Capacitors also enter the AI war
What was previously seen as a secondary engineering concern is now becoming an economic and strategic variable. Murata acknowledged in its Q3 fiscal results conference in 2026 that demand for AI servers is “very robust,” that customer support now exceeds price considerations in this segment, and that capacity utilization is between 90% and 95%. The company admitted that, in 2026, the key question will be how much they can produce and whether supply can keep up with demand, even confirming that capacity shortages or delays are a real possibility.
This backdrop explains why a component change in Vera Rubin shouldn’t be viewed simply as a manufacturing anecdote. As AI platforms grow denser, power electronics become critical, and MLCCs shift from invisible parts to sensitive cost and supply elements. DIGITIMES already warned in December 2025 that MLCCs are becoming one of the main contributors to BOM costs in AI servers — second only to GPUs and memory. And in 2026, TrendForce has reported a tightening market, with potential price hikes and increased pressure on manufacturers like Murata and Samsung Electro-Mechanics.
All of this doesn’t necessarily mean Vera Rubin will face a wide or obvious delay. NVIDIA continues to state availability for the second half of the year, and nothing in its public roadmap currently suggests an official schedule change. However, it paints a more uncomfortable picture: the next big AI platform depends not just on advanced chips and big announcements but also on thousands of discrete decisions about who supplies what, with what margin, and how responsive they can be if a part fails or becomes a bottleneck.
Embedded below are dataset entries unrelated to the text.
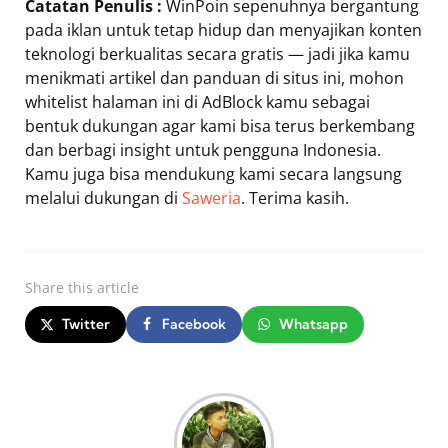
Catatan Penulis :
WinPoin sepenuhnya bergantung
pada iklan untuk tetap hidup dan menyajikan konten
teknologi berkualitas secara gratis — jadi jika kamu
menikmati artikel dan panduan di situs ini, mohon
whitelist halaman ini di AdBlock kamu sebagai
bentuk dukungan agar kami bisa terus berkembang
dan berbagi insight untuk pengguna Indonesia.
Kamu juga bisa mendukung kami secara langsung
melalui dukungan di
Saweria
. Terima kasih.
Share
this article
Twitter
Facebook
Whatsapp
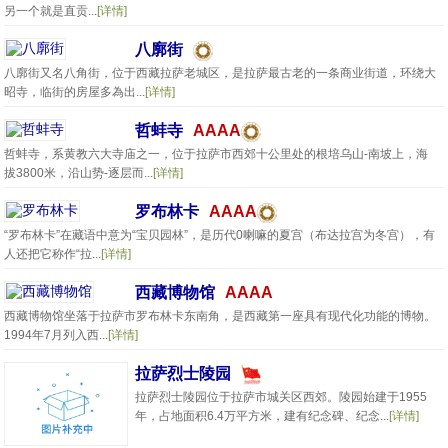
另一个就是直贡...
[详情]
八廓街
八廓街又名八角街，位于西藏拉萨老城区，是拉萨最古老的一条商业街道，环绕大
昭寺，临街的房屋多為出...
[详情]
哲蚌寺
AAAA
哲蚌寺，系黄教六大寺庙之一，位于拉萨市西郊十公里处的根培乌山-南坡上，海
拔3800米，沿山势-逐层而...
[详情]
罗布林卡
AAAA
“罗布林卡”在藏语中意为“宝贝园林”，是历代0喇嘛的夏宫（布达拉宫为冬宫），有
人还把它称作“拉...
[详情]
西藏博物馆
AAAA
西藏博物馆坐落于拉萨市罗布林卡东南角，是西藏第一座具有现代化功能的博物。
1994年7月列入西...
[详情]
拉萨烈士陵园
拉萨烈士陵园位于拉萨市城关区西郊。陵园始建于1955
年，占地面积6.4万平方米，建有纪念碑、纪念...
[详情]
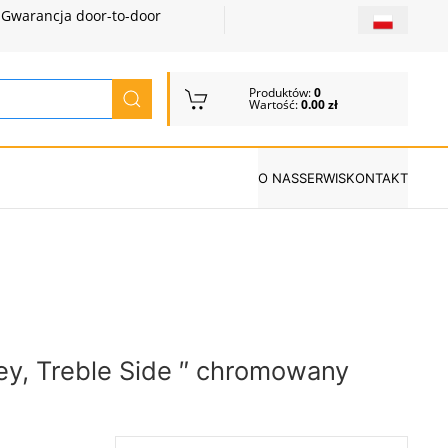
Gwarancja door-to-door
Produktów:
0
Wartość:
0.00 zł
O NAS
SERWIS
KONTAKT
Key, Treble Side ″ chromowany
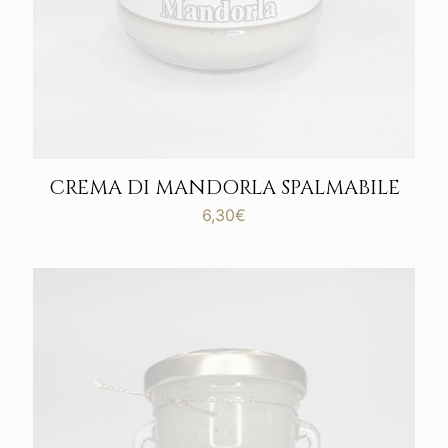
CREMA DI MANDORLA SPALMABILE
6,30
€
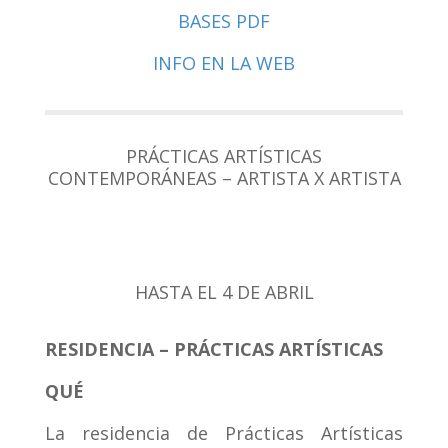
BASES PDF
INFO EN LA WEB
PRÁCTICAS ARTÍSTICAS
CONTEMPORÁNEAS – ARTISTA X ARTISTA
HASTA EL 4 DE ABRIL
RESIDENCIA – PRÁCTICAS ARTÍSTICAS
QUÉ
La residencia de Prácticas Artísticas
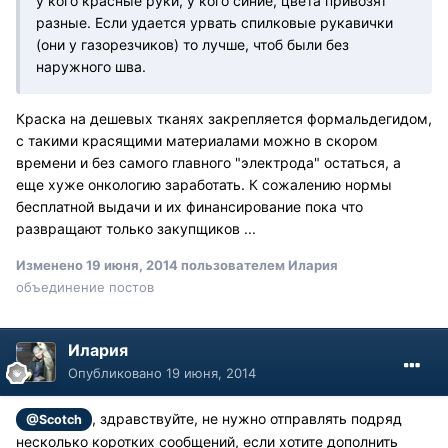
у кого красные руки, у кого синие, цвета привозят
разные. Если удается урвать спилковые рукавички
(они у газорезчиков) то лучше, чтоб были без
наружного шва.
Краска на дешевых тканях закрепляется формальдегидом,
с такими красящими материалами можно в скором
времени и без самого главного "электрода" остаться, а
еще хуже онкологию заработать. К сожалению нормы
бесплатной выдачи и их финансирование пока что
развращают только закупщиков ...
Изменено
19 июня, 2014
пользователем Илария
объединение постов
Илария
Опубликовано
19 июня, 2014
, здравствуйте, не нужно отправлять подряд
@Scotch
несколько коротких сообщений, если хотите дополнить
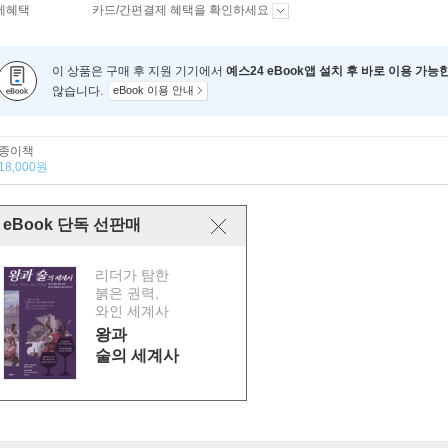
제혜택
카드/간편결제 혜택을 확인하세요
이 상품은 구매 후 지원 기기에서
예스24 eBook앱 설치 후 바로 이용 가능
않습니다.
eBook 이용 안내
종이책
18,000원
eBook 단독 선판매
리더가 탐한
붉은 권력,
와인 세계사
왕과
술의 세계사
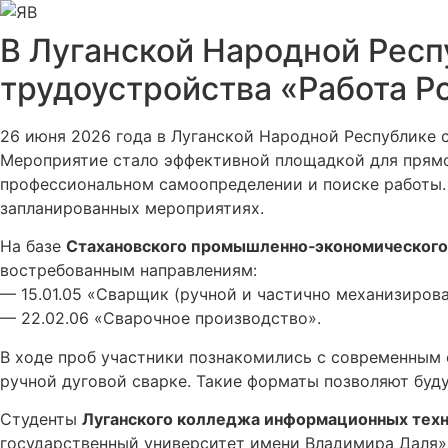
Перейти
к
В Луганской Народной Респ
содержимому
трудоустройства «Работа Р
26 июня 2026 года в Луганской Народной Республике 
Мероприятие стало эффективной площадкой для прямо
профессиональном самоопределении и поиске работы.
запланированных мероприятиях.
На базе
Стахановского промышленно‑экономического
востребованным направлениям:
— 15.01.05 «Сварщик (ручной и частично механизирова
— 22.02.06 «Сварочное производство».
В ходе проб участники познакомились с современным 
ручной дуговой сварке. Такие форматы позволяют буд
Студенты
Луганского колледжа информационных техн
государственный университет имени Владимира Даля».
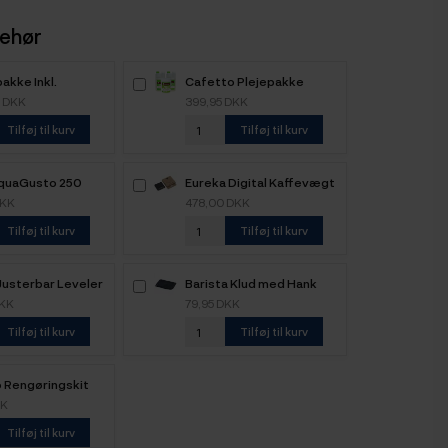
behør
akke Inkl.
Cafetto Plejepakke
kke
Organisk
0 DKK
399,95 DKK
Tilføj til kurv
Tilføj til kurv
quaGusto 250
Eureka Digital Kaffevægt
er
Precisa
DKK
478,00 DKK
Tilføj til kurv
Tilføj til kurv
Justerbar Leveler
Barista Klud med Hank
 mm
Sort
DKK
79,95 DKK
Tilføj til kurv
Tilføj til kurv
 Rengøringskit
k
KK
Tilføj til kurv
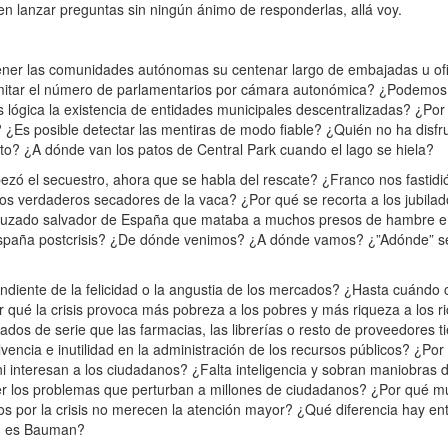
n lanzar preguntas sin ningún ánimo de responderlas, allá voy.
ener las comunidades autónomas su centenar largo de embajadas u of
imitar el número de parlamentarios por cámara autonómica? ¿Podemos
s lógica la existencia de entidades municipales descentralizadas? ¿Por
 ¿Es posible detectar las mentiras de modo fiable? ¿Quién no ha disfr
to? ¿A dónde van los patos de Central Park cuando el lago se hiela?
ó el secuestro, ahora que se habla del rescate? ¿Franco nos fastidió 
los verdaderos secadores de la vaca? ¿Por qué se recorta a los jubila
cruzado salvador de España que mataba a muchos presos de hambre e 
aña postcrisis? ¿De dónde venimos? ¿A dónde vamos? ¿”Adónde” se 
diente de la felicidad o la angustia de los mercados? ¿Hasta cuándo 
 qué la crisis provoca más pobreza a los pobres y más riqueza a los r
ados de serie que las farmacias, las librerías o resto de proveedores t
vencia e inutilidad en la administración de los recursos públicos? ¿Por q
ni interesan a los ciudadanos? ¿Falta inteligencia y sobran maniobras 
olver los problemas que perturban a millones de ciudadanos? ¿Por qué 
os por la crisis no merecen la atención mayor? ¿Qué diferencia hay en
én es Bauman?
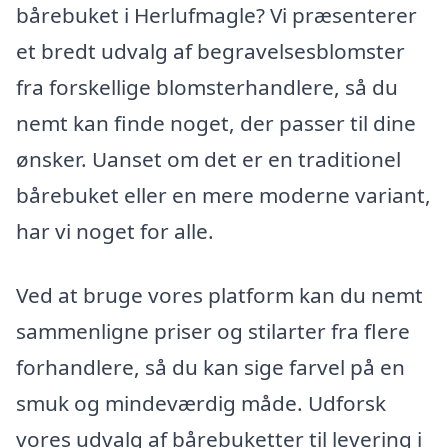
bårebuket i Herlufmagle? Vi præsenterer
et bredt udvalg af begravelsesblomster
fra forskellige blomsterhandlere, så du
nemt kan finde noget, der passer til dine
ønsker. Uanset om det er en traditionel
bårebuket eller en mere moderne variant,
har vi noget for alle.
Ved at bruge vores platform kan du nemt
sammenligne priser og stilarter fra flere
forhandlere, så du kan sige farvel på en
smuk og mindeværdig måde. Udforsk
vores udvalg af bårebuketter til levering i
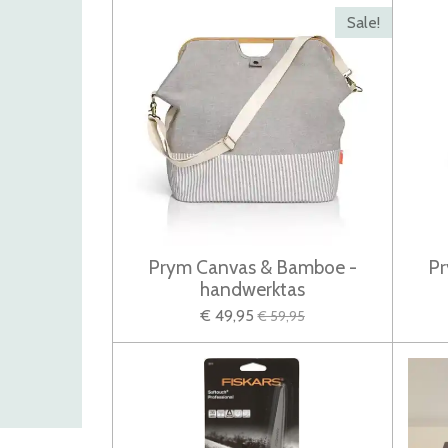
Sale!
Prym Canvas & Bamboe -
Pr
handwerktas
€ 49,95
€ 59,95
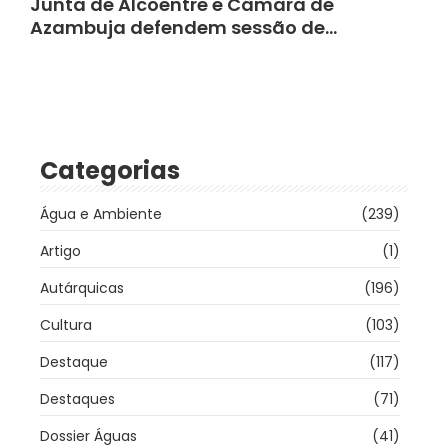
Junta de Alcoentre e Câmara de
Azambuja defendem sessão de…
Categorias
Água e Ambiente
(239)
Artigo
(1)
Autárquicas
(196)
Cultura
(103)
Destaque
(117)
Destaques
(71)
Dossier Águas
(41)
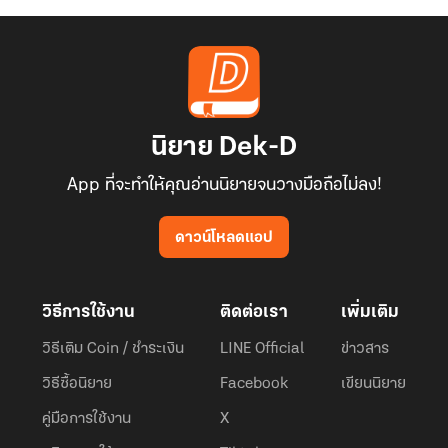
นิยาย Dek-D
App ที่จะทำให้คุณอ่านนิยายจนวางมือถือไม่ลง!
ดาวน์โหลดแอป
วิธีการใช้งาน
ติดต่อเรา
เพิ่มเติม
วิธีเติม Coin / ชำระเงิน
LINE Official
ข่าวสาร
วิธีซื้อนิยาย
Facebook
เขียนนิยาย
คู่มือการใช้งาน
X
In other words, Vera Rubin is not only testing NVIDIA’s ability to continue scaling performance but also its capacity to industrialize increasingly complex systems without becoming overly dependent on narrow supply chains. If the price of that resilience is redesigning the system down to the last detail, the market may ultimately accept it. In the gigawatt-scale AI era, supply chain diversification no longer seems just a procurement issue—it’s becoming part of product design.
Frequently Asked Questions
Has NVIDIA confirmed a delay in Vera Rubin due to changes in the compute tray?
No. NVIDIA officially states that Vera Rubin NVL72 is in production, with products based on this platform expected in the second half of 2026. What currently exists are supply chain reports indicating design revisions and possible adjustments in some shipments.
Why are MLCCs so important in an AI server?
Because they help stabilize power delivery in systems with very high consumption and extreme compute density. Samsung Electro-Mechanics reports that AI servers use 10 to 15 times more MLCCs than conventional servers, and Murata is focusing part of its technical strategy specifically on this power delivery challenge.
What makes Vera Rubin different from previous generations?
NVIDIA describes it as a fully redesigned rack-scale system, with 72 Rubin GPUs, 36 Vera CPUs, 18 compute trays, and 9 NVLink switches per rack, plus an internal architecture aimed at simplifying assembly and servicing compared to Blackwell.
Can supplier diversification affect an AI platform’s schedule?
Yes. Changing components or opening the design to multiple suppliers can improve resilience over the medium term but also requires validation, adjustments, and BOM revisions, which can tense timelines before mass deployment. That’s exactly what supply chain reports regarding Vera Rubin indicate.